**What you are asked to do:**
Exactly as written, output each of the lines below, with no images.

━━ Material provided

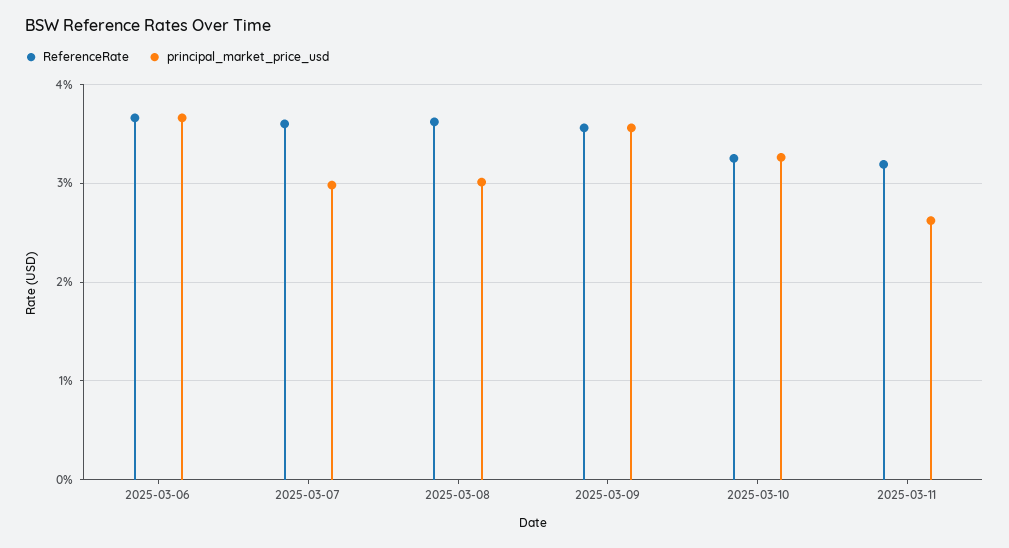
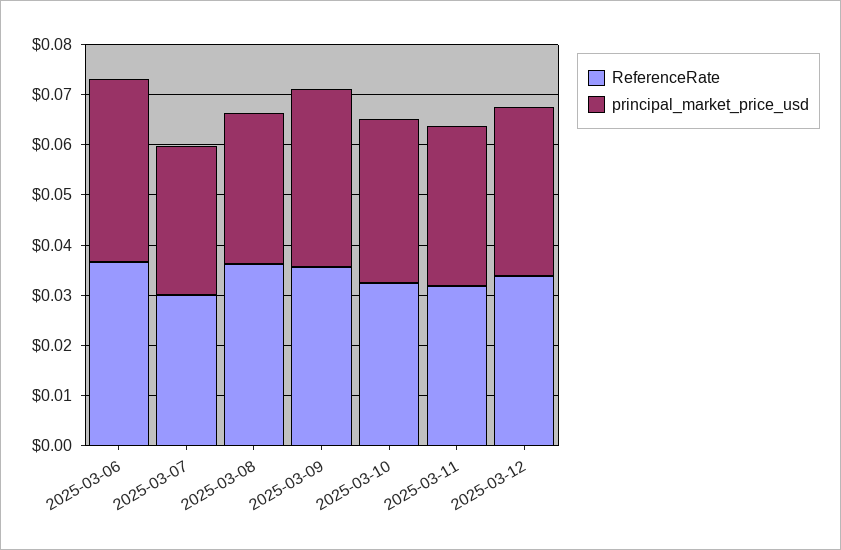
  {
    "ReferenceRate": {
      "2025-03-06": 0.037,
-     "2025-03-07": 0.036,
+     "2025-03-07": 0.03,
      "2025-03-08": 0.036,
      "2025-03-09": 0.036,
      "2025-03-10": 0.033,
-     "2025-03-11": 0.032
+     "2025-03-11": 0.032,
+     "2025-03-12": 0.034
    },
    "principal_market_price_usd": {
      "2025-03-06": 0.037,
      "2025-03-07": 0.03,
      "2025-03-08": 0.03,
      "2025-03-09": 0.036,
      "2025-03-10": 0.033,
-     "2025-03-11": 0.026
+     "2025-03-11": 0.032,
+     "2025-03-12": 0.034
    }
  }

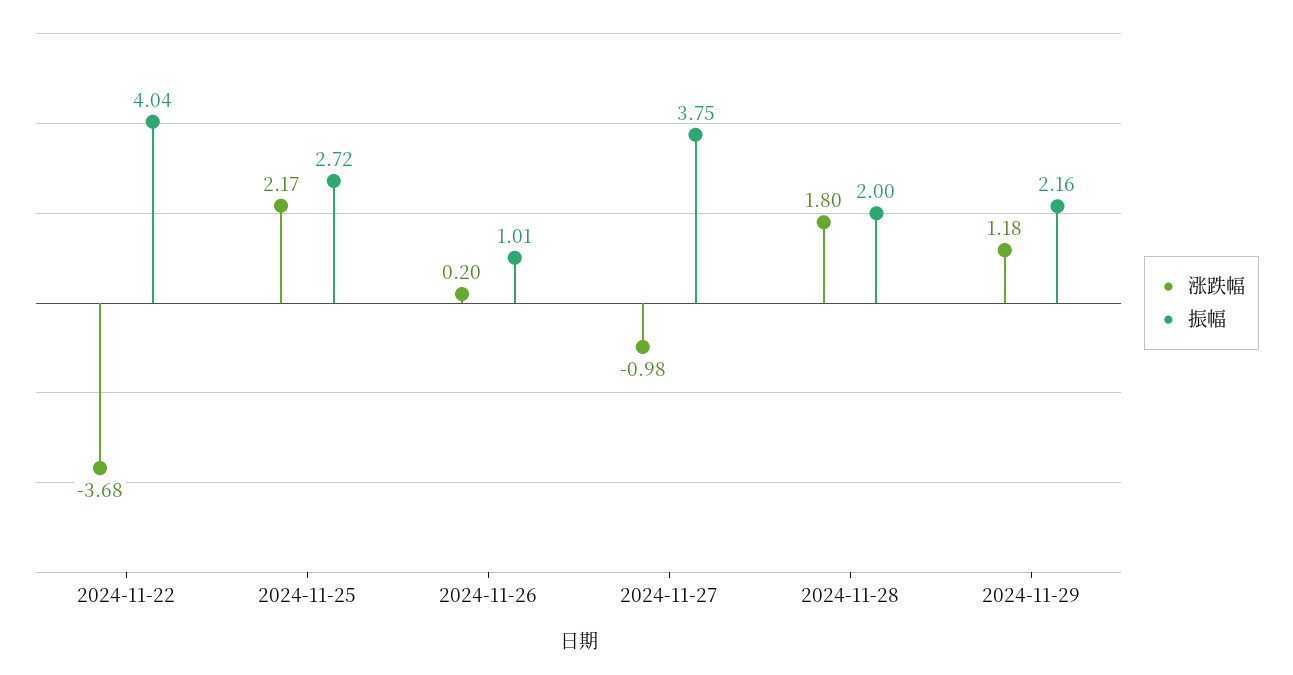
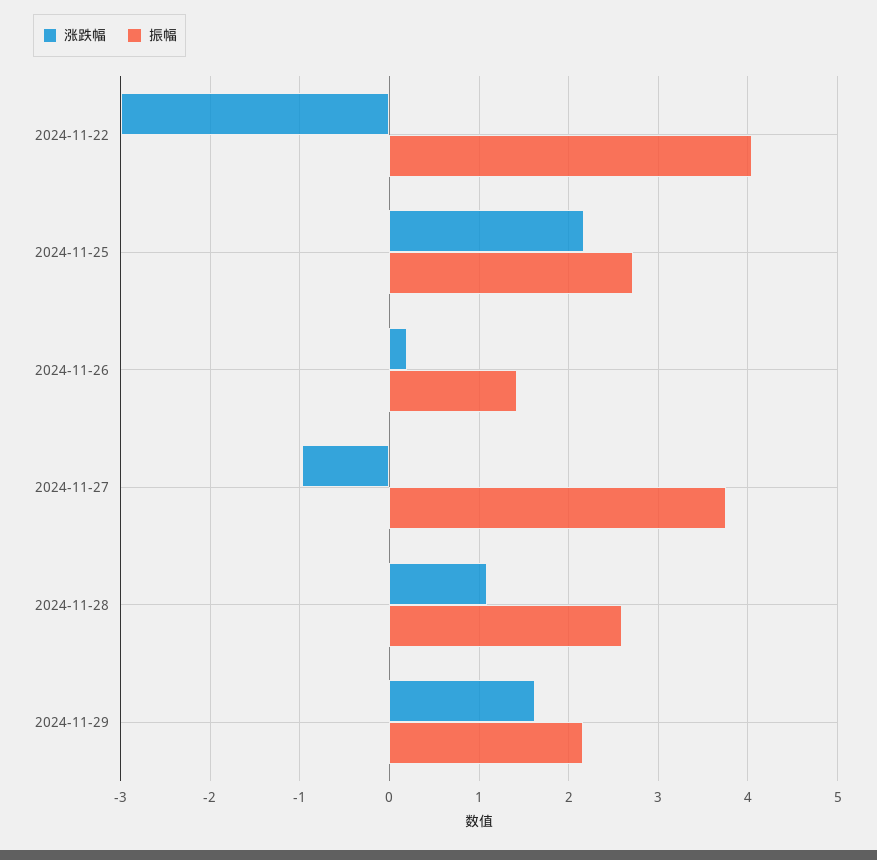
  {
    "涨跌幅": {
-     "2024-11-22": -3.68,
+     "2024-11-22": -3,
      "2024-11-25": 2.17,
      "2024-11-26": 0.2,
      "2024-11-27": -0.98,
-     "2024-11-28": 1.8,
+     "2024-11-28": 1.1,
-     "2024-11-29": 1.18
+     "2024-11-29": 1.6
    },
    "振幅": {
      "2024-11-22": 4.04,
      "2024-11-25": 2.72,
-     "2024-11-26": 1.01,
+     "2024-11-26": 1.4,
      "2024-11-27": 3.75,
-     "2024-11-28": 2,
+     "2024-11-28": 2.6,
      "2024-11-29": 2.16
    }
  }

━━━━

**Exercise answer:**
  {
    "ReferenceRate": {
      "2025-03-06": 0.037,
-     "2025-03-07": 0.036,
+     "2025-03-07": 0.03,
      "2025-03-08": 0.036,
      "2025-03-09": 0.036,
      "2025-03-10": 0.033,
-     "2025-03-11": 0.032
+     "2025-03-11": 0.032,
+     "2025-03-12": 0.034
    },
    "principal_market_price_usd": {
      "2025-03-06": 0.037,
      "2025-03-07": 0.03,
      "2025-03-08": 0.03,
      "2025-03-09": 0.036,
      "2025-03-10": 0.033,
-     "2025-03-11": 0.026
+     "2025-03-11": 0.032,
+     "2025-03-12": 0.034
    }
  }

  {
    "涨跌幅": {
-     "2024-11-22": -3.68,
+     "2024-11-22": -3,
      "2024-11-25": 2.17,
      "2024-11-26": 0.2,
      "2024-11-27": -0.98,
-     "2024-11-28": 1.8,
+     "2024-11-28": 1.1,
-     "2024-11-29": 1.18
+     "2024-11-29": 1.6
    },
    "振幅": {
      "2024-11-22": 4.04,
      "2024-11-25": 2.72,
-     "2024-11-26": 1.01,
+     "2024-11-26": 1.4,
      "2024-11-27": 3.75,
-     "2024-11-28": 2,
+     "2024-11-28": 2.6,
      "2024-11-29": 2.16
    }
  }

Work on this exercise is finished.